* Zadanie: Przedstaw wszystkie linie rekordów jako tabelę Markdown z kolumnami „Nr” i „Tekst”, gdzie „Nr” to kolejny numer wiersza tabeli. Puste linie pomiń.

'''

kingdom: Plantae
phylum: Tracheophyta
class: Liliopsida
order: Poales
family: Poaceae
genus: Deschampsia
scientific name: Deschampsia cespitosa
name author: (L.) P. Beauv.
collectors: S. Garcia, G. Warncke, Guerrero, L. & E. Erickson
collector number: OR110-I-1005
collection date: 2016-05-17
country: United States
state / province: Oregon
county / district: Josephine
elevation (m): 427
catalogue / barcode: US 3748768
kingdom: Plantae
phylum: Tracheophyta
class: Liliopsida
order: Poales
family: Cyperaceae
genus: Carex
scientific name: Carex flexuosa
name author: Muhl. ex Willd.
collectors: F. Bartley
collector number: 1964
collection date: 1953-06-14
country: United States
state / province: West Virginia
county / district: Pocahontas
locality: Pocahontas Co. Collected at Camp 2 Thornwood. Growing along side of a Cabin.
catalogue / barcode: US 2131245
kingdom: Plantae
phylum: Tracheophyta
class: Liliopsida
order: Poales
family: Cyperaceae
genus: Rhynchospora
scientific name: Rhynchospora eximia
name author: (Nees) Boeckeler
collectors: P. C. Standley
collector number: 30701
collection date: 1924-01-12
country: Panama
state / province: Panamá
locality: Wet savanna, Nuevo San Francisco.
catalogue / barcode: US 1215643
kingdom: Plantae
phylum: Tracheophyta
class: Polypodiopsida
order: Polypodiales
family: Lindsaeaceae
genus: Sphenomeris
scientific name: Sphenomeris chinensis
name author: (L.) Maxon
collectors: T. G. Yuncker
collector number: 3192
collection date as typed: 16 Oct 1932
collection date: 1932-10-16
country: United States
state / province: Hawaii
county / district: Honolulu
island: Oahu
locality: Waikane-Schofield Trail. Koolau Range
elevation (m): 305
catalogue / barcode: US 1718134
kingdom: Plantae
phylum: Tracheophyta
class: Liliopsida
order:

'''

* Odpowiedź pisemna:
| Nr | Tekst |
|---|---|
| 1 | kingdom: Plantae |
| 2 | phylum: Tracheophyta |
| 3 | class: Liliopsida |
| 4 | order: Poales |
| 5 | family: Poaceae |
| 6 | genus: Deschampsia |
| 7 | scientific name: Deschampsia cespitosa |
| 8 | name author: (L.) P. Beauv. |
| 9 | collectors: S. Garcia, G. Warncke, Guerrero, L. & E. Erickson |
| 10 | collector number: OR110-I-1005 |
| 11 | collection date: 2016-05-17 |
| 12 | country: United States |
| 13 | state / province: Oregon |
| 14 | county / district: Josephine |
| 15 | elevation (m): 427 |
| 16 | catalogue / barcode: US 3748768 |
| 17 | kingdom: Plantae |
| 18 | phylum: Tracheophyta |
| 19 | class: Liliopsida |
| 20 | order: Poales |
| 21 | family: Cyperaceae |
| 22 | genus: Carex |
| 23 | scientific name: Carex flexuosa |
| 24 | name author: Muhl. ex Willd. |
| 25 | collectors: F. Bartley |
| 26 | collector number: 1964 |
| 27 | collection date: 1953-06-14 |
| 28 | country: United States |
| 29 | state / province: West Virginia |
| 30 | county / district: Pocahontas |
| 31 | locality: Pocahontas Co. Collected at Camp 2 Thornwood. Growing along side of a Cabin. |
| 32 | catalogue / barcode: US 2131245 |
| 33 | kingdom: Plantae |
| 34 | phylum: Tracheophyta |
| 35 | class: Liliopsida |
| 36 | order: Poales |
| 37 | family: Cyperaceae |
| 38 | genus: Rhynchospora |
| 39 | scientific name: Rhynchospora eximia |
| 40 | name author: (Nees) Boeckeler |
| 41 | collectors: P. C. Standley |
| 42 | collector number: 30701 |
| 43 | collection date: 1924-01-12 |
| 44 | country: Panama |
| 45 | state / province: Panamá |
| 46 | locality: Wet savanna, Nuevo San Francisco. |
| 47 | catalogue / barcode: US 1215643 |
| 48 | kingdom: Plantae |
| 49 | phylum: Tracheophyta |
| 50 | class: Polypodiopsida |
| 51 | order: Polypodiales |
| 52 | family: Lindsaeaceae |
| 53 | genus: Sphenomeris |
| 54 | scientific name: Sphenomeris chinensis |
| 55 | name author: (L.) Maxon |
| 56 | collectors: T. G. Yuncker |
| 57 | collector number: 3192 |
| 58 | collection date as typed: 16 Oct 1932 |
| 59 | collection date: 1932-10-16 |
| 60 | country: United States |
| 61 | state / province: Hawaii |
| 62 | county / district: Honolulu |
| 63 | island: Oahu |
| 64 | locality: Waikane-Schofield Trail. Koolau Range |
| 65 | elevation (m): 305 |
| 66 | catalogue / barcode: US 1718134 |
| 67 | kingdom: Plantae |
| 68 | phylum: Tracheophyta |
| 69 | class: Liliopsida |
| 70 | order: |